What if Abbie Hoffman had been cryogenically frozen after his suicide in 1989 and was then brought back to life again now? I’m pretty sure this icon of counter-culture idealism and integrity would simply kill himself again, and Alex Gross’ amazingly engaging and sardonic paintings at Jonathan LeVine Gallery would help explain why. Branding seems to be the focus in this show and branding has become the core of the new world-wide ideology, superseding all forms of humanism and creating its own faux humanism – the humanism of the satisfied and pacified buyer of expensive ego-stroking crap. Since the 1960s we’ve been riding the moral curve downward and consumerism has been the gravitational force.
No Logo by Naomi Klein is, in my opinion, still a must read. Her book revealed that branding is almost mystical in its effects, yet totally empty in its content. A product’s brand exists to help the consumer lose his or her identity under the rubric of a product identity. A product’s brand can create an aura that consumers want to connect to and reflect as part of themselves. I am a Starbucks’ patron, a Mac user, a Gucci buyer, etc. Each of these brands confers something extra to the often bland personality partaking of the goods. By choosing your brands wisely, however, you can exist beyond reproach and, indeed, become the judge and jury of those who simply have failed to realize the importance of dedicating one’s life to competition, greed and self-blindness.

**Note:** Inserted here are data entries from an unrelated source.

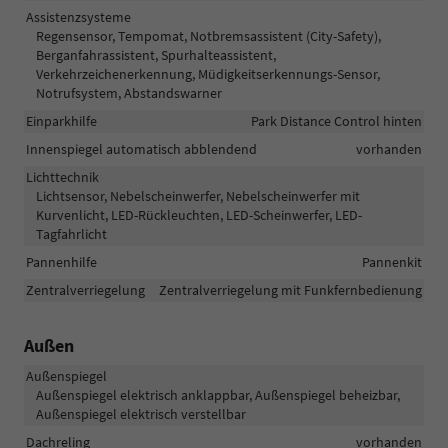
Assistenzsysteme
Regensensor, Tempomat, Notbremsassistent (City-Safety),
Berganfahrassistent, Spurhalteassistent,
Verkehrzeichenerkennung, Müdigkeitserkennungs-Sensor,
Notrufsystem, Abstandswarner
Einparkhilfe
Park Distance Control hinten
Innenspiegel automatisch abblendend
vorhanden
Lichttechnik
Lichtsensor, Nebelscheinwerfer, Nebelscheinwerfer mit
Kurvenlicht, LED-Rückleuchten, LED-Scheinwerfer, LED-
Tagfahrlicht
Pannenhilfe
Pannenkit
Zentralverriegelung
Zentralverriegelung mit Funkfernbedienung
Außen
Außenspiegel
Außenspiegel elektrisch anklappbar, Außenspiegel beheizbar,
Außenspiegel elektrisch verstellbar
Dachreling
vorhanden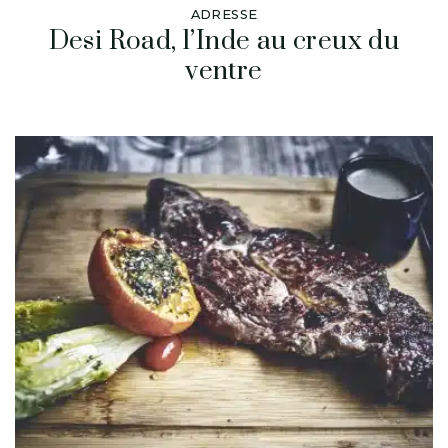
ADRESSE
Desi Road, l’Inde au creux du
ventre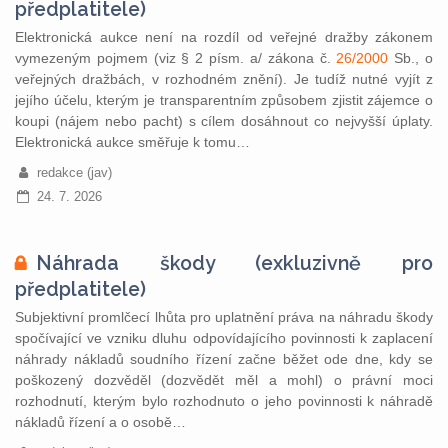
předplatitele)
Elektronická aukce není na rozdíl od veřejné dražby zákonem
vymezeným pojmem (viz § 2 písm. a/ zákona č.
26/2000
Sb., o
veřejných dražbách, v rozhodném znění). Je tudíž nutné vyjít z
jejího účelu, kterým je transparentním způsobem zjistit zájemce o
koupi (nájem nebo pacht) s cílem dosáhnout co nejvyšší úplaty.
Elektronická aukce směřuje k tomu…
redakce (jav)
24. 7. 2026
Náhrada škody (exkluzivně pro
předplatitele)
Subjektivní promlčecí lhůta pro uplatnění práva na náhradu škody
spočívající ve vzniku dluhu odpovídajícího povinnosti k zaplacení
náhrady nákladů soudního řízení začne běžet ode dne, kdy se
poškozený dozvěděl (dozvědět měl a mohl) o právní moci
rozhodnutí, kterým bylo rozhodnuto o jeho povinnosti k náhradě
nákladů řízení a o osobě…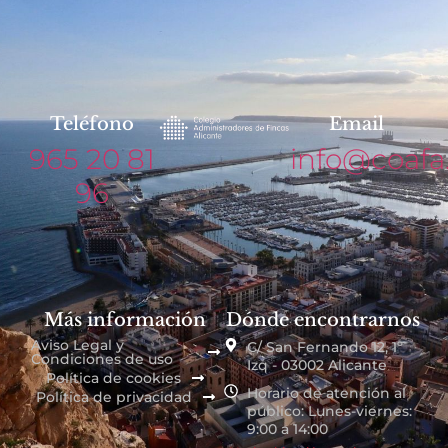
Teléfono
Email
965 20 81
info@coafa
96
Más información
Dónde encontrarnos
Aviso Legal y
C/ San Fernando 12, 1º
Condiciones de uso
Izq - 03002 Alicante
Política de cookies
Horario de atención al
Política de privacidad
público: Lunes-viernes:
9:00 a 14:00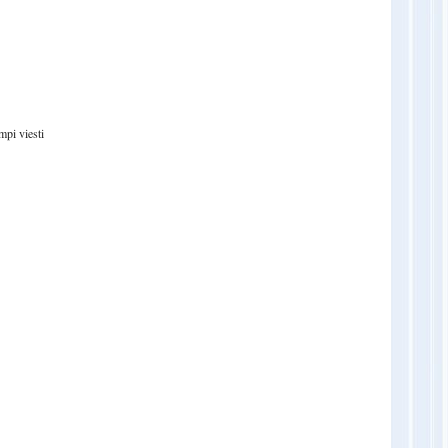
pi viesti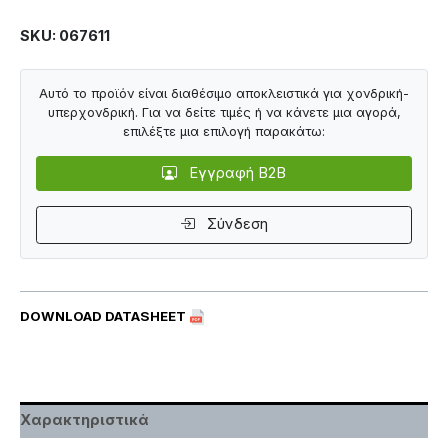
SKU: 067611
Αυτό το προϊόν είναι διαθέσιμο αποκλειστικά για χονδρική-
υπερχονδρική. Για να δείτε τιμές ή να κάνετε μια αγορά,
επιλέξτε μια επιλογή παρακάτω:
Εγγραφή B2B
Σύνδεση
DOWNLOAD DATASHEET
Χαρακτηριστικά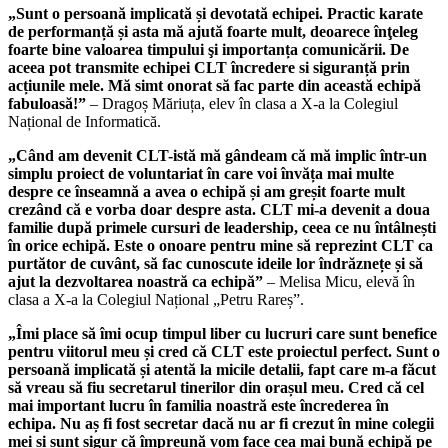
„Sunt o persoană implicată și devotată echipei. Practic karate
de performanță și asta mă ajută foarte mult, deoarece înţeleg
foarte bine valoarea timpului şi importanța comunicării. De
aceea pot transmite echipei CLT încredere si siguranță prin
acțiunile mele. Mă simt onorat să fac parte din această echipă
fabuloasă!”
– Dragoș Măriuța, elev în clasa a X-a la Colegiul
Național de Informatică.
„Când am devenit CLT-istă mă gândeam că mă implic într-un
simplu proiect de voluntariat în care voi învăța mai multe
despre ce înseamnă a avea o echipă și am greșit foarte mult
crezând că e vorba doar despre asta. CLT mi-a devenit a doua
familie după primele cursuri de leadership, ceea ce nu întâlnești
în orice echipă. Este o onoare pentru mine să reprezint CLT ca
purtător de cuvânt, să fac cunoscute ideile lor îndrăznețe și să
ajut la dezvoltarea noastră ca echipă”
– Melisa Micu, elevă în
clasa a X-a la Colegiul Național „Petru Rareș”.
„Îmi place să îmi ocup timpul liber cu lucruri care sunt benefice
pentru viitorul meu și cred că CLT este proiectul perfect. Sunt o
persoană implicată și atentă la micile detalii, fapt care m-a făcut
să vreau să fiu secretarul tinerilor din orașul meu. Cred că cel
mai important lucru în familia noastră este încrederea în
echipa. Nu aș fi fost secretar dacă nu ar fi crezut în mine colegii
mei și sunt sigur că împreună vom face cea mai bună echipă pe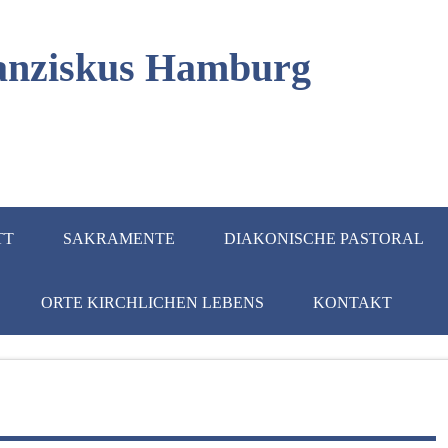
Franziskus Hamburg
TT
SAKRAMENTE
DIAKONISCHE PASTORAL
ORTE KIRCHLICHEN LEBENS
KONTAKT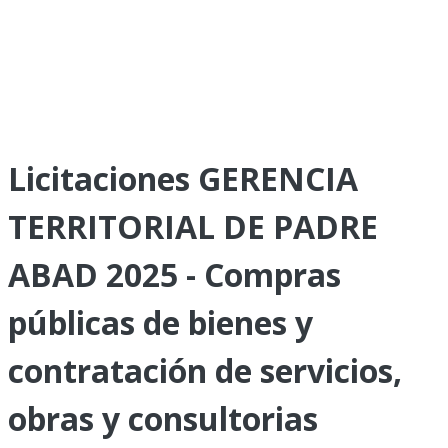
Licitaciones GERENCIA
TERRITORIAL DE PADRE
ABAD 2025 - Compras
públicas de bienes y
contratación de servicios,
obras y consultorias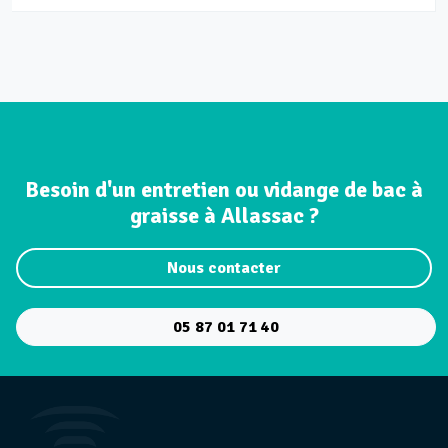
Besoin d'un entretien ou vidange de bac à
graisse à Allassac ?
Nous contacter
05 87 01 71 40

In ‘Drones’ we see the sad effects of a culture dedicated to narcissism and hedonism and oblivious of ethical values or the search for meaning. The smiling broadcasters cheerily report on the latest drone strikes, Obama experiences a type of ecstasy of self-glory, a sheep passively looks on.
In ‘Shopaholics’ the brand buyers are sheep-headed and surrounded by vultures, as if the shoppers have little to offer the world other than flesh to be consumed, someday, by carrion. Or are the shoppers ignoring this vanitas theme – recognize your mortality, repent, do penance, prioritize your values, see and engage the world and strive for meaning.
Abject nothingness registers on the face of the girl in ‘Candy Crush’ as she is tuned in to her handy electronic syringe of saccharine junk. In ‘Distractions’ we are confronted by our peers who never learned to say “NO!” and who see little to be upset about. In ‘Service Industry’ we see the professional deformation that occurs among those who cater to our needs, as a quite debonair Yul Brynner puffs his way toward lung cancer (he made a TV commercial attacking cigarettes before dying) and Bashar al-Assad lurks in the background.
This is a must-see show. Gross strikes at the heart of many things that are rotten in our society and does so with wit and moral strength. This is the kind of social satire that hearkens back to the New Objectivity Movement of Weimar Germany while exhibiting a more Frankfurt School critique of contemporary culture, showing how Gramscian ‘hegemony’ and the cult of consumerism walk hand in hand.